* **QUESTIONS TO ANSWER**:
1/ According to the text on net promoter scores, what global NPS score did the GameTruck Franchise system have in the year ending 2020?
2/ Reproduce the stretch of the net promoter score text from "What it takes" through "us to friends.", swapping "extremely proud" for "very proud".
3/ Based on the net promoter score text, state whether each statement agrees with it: (a) Passives are counted when calculating the net promoter score. (b) A negative NPS score is possible. (c) Most leads come from paid advertising.

======== DOCUMENT TEXT ========

You arrive at the net promoter score by SUBTRACTING the detractor % from the promoter %. The passives are ignored.

Let’s look at our example of customer satisfaction. Let’s say we had 5 scores: 10,9, 8,8, 6. This average would be: The total score would be 41. 41/5 = 8.2*100=82%.

But what if we look at this way. There are 2 promoters (2/5 = 40%) and one detractor (1/5) = 20%. What about the 8s? Well they are not going to promote your business so they are silent. That means your Net Promoter score would be: 40-20=20.

That’s right. 20.

A business with a customer satisfaction rating of 82% might have an NPS as low as 20!

This might seem harsh, but it’s a much better indicator of the word of mouth a business generates.  It is even possible to get a negative NPS score (something that can’t happen with averages).  Earning, and keeping a high score takes a complete dedication from everyone in the company.

What it takes to get a high score

In the year ending 2020 – one of our most difficult years ever, The GameTruck Franchise system had a global NPS score of 86.  We are extremely proud of that score.  A score like this means that nearly everyone who had a GameTruck Party – in one of the weirdest years ever – would recommend GameTruck to their friends.  We were not perfect but we met or exceeded customer expectations often enough for the vast majority of our customer to want to recommend us to friends.

What does this mean for business owners?

  • Only a fraction of our leads come from paid advertising. Most come from word of mouth. It is not uncommon for a paid lead to cost $10-$15 to generate. That’s not the cost of a sale. That’s how much real cash goes out the door just to talk to someone who might be interested in having us host a party for them.  When you factor in our repeat business rate (about 30% – one and a half times higher than is typical for birthday party concepts) this means a great reputation can be worth thousands of dollars per month in advertising to our franchise owners.

======== INFORMATION SUPPLIED ========

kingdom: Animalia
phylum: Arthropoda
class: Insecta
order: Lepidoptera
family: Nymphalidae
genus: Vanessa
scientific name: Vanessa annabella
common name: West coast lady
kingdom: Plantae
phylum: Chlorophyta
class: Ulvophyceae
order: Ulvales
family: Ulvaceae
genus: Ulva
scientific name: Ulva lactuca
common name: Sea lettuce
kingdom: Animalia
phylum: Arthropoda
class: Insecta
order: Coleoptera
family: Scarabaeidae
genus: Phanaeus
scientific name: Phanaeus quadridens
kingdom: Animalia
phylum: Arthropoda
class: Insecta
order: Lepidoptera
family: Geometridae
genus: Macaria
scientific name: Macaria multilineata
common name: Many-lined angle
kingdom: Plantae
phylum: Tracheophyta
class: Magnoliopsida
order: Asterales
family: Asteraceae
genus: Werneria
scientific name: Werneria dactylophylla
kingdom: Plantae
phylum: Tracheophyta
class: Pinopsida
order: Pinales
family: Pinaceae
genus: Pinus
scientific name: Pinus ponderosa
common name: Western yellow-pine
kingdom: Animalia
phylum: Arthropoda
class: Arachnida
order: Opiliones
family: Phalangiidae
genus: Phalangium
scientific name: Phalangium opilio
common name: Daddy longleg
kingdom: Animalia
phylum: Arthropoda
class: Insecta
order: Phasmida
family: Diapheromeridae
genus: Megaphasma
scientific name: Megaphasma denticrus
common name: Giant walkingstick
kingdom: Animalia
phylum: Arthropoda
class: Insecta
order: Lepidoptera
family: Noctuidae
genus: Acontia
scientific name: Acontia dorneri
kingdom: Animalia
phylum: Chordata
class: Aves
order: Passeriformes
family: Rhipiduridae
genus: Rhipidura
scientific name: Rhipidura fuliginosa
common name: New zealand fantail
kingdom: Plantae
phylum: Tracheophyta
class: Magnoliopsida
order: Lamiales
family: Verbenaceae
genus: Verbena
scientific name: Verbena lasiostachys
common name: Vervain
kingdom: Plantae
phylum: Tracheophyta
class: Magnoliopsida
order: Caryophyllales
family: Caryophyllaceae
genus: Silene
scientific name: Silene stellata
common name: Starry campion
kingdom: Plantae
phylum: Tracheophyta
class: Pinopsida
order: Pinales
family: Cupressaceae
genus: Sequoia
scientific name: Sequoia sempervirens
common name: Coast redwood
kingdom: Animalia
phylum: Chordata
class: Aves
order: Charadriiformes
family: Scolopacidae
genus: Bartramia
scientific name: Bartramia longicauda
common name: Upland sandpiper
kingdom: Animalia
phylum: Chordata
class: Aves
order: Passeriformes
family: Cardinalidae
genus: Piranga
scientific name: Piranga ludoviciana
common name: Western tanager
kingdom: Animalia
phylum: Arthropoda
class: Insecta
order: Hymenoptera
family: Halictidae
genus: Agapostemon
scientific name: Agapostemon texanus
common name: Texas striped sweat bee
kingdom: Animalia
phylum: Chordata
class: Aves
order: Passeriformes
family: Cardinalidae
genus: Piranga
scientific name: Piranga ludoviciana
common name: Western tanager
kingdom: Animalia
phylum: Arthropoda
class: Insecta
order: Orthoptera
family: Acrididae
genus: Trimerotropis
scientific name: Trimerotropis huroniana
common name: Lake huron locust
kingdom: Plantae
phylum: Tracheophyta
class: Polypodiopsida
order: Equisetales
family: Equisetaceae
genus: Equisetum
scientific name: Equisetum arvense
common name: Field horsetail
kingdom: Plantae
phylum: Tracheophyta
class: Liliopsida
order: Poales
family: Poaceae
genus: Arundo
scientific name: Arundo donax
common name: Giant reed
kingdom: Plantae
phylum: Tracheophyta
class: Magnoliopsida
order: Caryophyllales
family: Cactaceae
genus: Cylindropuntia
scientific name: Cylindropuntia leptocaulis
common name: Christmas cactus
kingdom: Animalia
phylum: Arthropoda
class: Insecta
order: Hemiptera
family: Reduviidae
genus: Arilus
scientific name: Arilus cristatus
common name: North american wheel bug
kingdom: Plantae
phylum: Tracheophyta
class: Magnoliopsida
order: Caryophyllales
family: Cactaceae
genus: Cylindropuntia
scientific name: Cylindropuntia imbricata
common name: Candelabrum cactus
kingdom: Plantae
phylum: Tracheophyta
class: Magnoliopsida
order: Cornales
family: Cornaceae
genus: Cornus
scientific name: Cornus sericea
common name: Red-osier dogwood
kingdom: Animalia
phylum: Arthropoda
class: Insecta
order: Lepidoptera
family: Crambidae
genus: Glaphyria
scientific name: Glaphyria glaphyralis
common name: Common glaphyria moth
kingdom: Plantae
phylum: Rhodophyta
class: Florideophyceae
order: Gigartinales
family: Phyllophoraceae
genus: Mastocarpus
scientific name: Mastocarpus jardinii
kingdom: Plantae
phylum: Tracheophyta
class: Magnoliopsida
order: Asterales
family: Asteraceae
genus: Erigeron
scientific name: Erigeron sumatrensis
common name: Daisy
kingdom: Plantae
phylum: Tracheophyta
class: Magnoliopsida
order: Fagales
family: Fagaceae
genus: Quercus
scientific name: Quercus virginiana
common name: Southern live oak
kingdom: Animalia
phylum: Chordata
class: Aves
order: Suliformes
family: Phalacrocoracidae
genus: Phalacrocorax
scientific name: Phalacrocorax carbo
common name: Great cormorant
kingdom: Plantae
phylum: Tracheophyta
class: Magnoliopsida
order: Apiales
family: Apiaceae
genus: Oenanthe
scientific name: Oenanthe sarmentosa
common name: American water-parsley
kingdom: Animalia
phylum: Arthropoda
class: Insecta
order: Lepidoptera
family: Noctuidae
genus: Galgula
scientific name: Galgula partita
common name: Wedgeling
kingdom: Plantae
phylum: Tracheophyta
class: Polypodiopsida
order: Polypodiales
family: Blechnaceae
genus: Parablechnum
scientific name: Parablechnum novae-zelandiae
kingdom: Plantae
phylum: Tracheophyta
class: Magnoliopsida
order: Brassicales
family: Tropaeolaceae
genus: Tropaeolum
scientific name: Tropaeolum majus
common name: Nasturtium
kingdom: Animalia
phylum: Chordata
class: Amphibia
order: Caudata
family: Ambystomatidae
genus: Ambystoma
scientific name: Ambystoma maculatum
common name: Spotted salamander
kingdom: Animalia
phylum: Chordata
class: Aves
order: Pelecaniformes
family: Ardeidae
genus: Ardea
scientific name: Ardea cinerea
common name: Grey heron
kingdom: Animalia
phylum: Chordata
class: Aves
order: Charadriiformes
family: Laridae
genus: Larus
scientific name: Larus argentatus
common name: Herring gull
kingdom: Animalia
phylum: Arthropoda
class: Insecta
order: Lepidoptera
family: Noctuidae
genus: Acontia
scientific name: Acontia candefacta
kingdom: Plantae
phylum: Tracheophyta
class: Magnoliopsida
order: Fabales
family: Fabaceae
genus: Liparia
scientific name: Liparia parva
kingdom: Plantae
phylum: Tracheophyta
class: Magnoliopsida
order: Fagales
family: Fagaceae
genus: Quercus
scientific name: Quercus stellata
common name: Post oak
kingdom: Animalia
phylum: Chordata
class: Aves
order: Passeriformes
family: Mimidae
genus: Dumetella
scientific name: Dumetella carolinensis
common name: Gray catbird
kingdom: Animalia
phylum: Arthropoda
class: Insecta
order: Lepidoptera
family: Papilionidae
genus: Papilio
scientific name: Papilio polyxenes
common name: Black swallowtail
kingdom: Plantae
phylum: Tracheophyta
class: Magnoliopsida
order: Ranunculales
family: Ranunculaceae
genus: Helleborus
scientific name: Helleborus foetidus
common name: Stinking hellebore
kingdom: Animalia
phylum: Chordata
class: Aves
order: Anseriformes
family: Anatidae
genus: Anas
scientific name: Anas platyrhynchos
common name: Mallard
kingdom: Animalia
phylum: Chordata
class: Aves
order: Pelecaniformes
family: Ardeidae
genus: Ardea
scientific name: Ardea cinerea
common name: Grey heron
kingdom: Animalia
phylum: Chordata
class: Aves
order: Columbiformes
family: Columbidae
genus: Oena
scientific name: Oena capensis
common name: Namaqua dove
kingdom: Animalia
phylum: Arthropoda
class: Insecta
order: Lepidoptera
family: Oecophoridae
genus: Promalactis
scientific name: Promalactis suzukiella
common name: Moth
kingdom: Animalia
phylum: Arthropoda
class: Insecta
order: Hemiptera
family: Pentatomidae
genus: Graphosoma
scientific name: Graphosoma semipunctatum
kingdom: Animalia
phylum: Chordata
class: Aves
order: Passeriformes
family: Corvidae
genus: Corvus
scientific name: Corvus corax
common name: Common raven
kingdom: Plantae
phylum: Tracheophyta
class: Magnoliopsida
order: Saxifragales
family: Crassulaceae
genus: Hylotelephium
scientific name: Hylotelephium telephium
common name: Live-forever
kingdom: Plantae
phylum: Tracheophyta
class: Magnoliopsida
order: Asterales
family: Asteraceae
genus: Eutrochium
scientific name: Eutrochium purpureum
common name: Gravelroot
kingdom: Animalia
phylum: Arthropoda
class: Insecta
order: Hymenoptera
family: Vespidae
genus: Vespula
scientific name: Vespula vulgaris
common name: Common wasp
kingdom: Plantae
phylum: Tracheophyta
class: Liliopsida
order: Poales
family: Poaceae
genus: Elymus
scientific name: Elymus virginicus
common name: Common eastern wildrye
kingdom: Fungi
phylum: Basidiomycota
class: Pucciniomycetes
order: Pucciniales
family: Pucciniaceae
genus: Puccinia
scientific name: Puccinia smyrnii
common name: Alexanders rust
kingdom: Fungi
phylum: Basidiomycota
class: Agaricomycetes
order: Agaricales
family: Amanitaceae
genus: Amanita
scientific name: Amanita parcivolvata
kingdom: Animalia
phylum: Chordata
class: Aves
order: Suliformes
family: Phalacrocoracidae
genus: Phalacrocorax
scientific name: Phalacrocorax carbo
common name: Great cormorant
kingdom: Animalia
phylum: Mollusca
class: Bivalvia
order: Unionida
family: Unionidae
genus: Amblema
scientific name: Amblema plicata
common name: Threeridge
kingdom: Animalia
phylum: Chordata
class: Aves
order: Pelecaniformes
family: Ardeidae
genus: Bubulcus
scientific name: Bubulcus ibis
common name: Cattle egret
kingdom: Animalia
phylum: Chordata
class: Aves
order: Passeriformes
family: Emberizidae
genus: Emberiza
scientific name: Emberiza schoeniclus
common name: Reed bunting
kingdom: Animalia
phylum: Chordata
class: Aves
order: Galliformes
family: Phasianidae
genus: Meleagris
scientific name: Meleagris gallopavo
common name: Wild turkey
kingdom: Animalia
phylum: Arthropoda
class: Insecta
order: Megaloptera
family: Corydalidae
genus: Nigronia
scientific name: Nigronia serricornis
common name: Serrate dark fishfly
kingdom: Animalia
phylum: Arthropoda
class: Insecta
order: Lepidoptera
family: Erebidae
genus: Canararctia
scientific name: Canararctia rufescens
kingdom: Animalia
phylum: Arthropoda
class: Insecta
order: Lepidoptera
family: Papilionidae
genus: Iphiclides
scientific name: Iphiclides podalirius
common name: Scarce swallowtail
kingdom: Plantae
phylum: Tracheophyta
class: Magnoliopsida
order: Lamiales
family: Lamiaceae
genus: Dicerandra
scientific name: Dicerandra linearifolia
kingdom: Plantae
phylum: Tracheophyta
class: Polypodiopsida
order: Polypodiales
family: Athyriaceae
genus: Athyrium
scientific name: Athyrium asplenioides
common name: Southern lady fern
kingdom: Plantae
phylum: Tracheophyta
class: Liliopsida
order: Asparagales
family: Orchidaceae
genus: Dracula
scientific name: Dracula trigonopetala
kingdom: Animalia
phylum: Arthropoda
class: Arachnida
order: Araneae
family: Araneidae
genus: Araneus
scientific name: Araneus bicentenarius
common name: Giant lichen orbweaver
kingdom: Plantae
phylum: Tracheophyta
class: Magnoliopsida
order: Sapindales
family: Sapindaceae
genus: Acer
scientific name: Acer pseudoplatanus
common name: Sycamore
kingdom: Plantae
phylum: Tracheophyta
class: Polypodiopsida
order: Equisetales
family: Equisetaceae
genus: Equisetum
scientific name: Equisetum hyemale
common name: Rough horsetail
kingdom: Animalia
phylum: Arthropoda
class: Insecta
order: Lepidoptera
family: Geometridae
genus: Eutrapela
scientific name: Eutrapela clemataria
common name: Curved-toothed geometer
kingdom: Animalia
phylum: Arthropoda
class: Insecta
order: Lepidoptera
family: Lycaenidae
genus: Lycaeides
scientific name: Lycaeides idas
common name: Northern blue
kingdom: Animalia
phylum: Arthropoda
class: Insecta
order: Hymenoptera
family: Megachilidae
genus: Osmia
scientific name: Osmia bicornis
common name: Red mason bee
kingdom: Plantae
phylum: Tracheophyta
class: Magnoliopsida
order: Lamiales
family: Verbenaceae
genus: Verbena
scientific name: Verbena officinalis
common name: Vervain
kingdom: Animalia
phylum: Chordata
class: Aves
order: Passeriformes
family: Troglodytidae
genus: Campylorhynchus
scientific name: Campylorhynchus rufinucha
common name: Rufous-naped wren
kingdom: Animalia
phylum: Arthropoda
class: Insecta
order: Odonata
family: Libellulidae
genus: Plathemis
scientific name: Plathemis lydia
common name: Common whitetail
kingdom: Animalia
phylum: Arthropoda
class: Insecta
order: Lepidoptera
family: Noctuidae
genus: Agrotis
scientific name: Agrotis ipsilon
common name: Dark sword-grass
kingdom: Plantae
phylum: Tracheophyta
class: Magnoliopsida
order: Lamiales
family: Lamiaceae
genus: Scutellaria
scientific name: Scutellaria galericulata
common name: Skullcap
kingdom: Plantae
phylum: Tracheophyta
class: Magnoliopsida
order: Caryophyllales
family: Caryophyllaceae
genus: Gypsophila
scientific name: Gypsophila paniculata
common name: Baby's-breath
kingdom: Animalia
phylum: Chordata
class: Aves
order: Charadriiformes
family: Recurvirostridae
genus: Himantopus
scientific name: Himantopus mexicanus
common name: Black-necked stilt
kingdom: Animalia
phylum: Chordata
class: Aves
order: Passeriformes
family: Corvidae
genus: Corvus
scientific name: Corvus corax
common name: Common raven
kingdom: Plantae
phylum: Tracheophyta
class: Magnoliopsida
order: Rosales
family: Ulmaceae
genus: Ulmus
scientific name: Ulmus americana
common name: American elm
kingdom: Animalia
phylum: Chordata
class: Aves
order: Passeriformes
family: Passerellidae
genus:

========

* **SOLUTION SET**:
1/ 86

2/
What it takes to get a high score

In the year ending 2020 – one of our most difficult years ever, The GameTruck Franchise system had a global NPS score of 86.  We are very proud of that score.  A score like this means that nearly everyone who had a GameTruck Party – in one of the weirdest years ever – would recommend GameTruck to their friends.  We were not perfect but we met or exceeded customer expectations often enough for the vast majority of our customer to want to recommend us to friends.

3/
(a) No: "The passives are ignored."
(b) Yes: "It is even possible to get a negative NPS score"
(c) No: "Only a fraction of our leads come from paid advertising. Most come from word of mouth."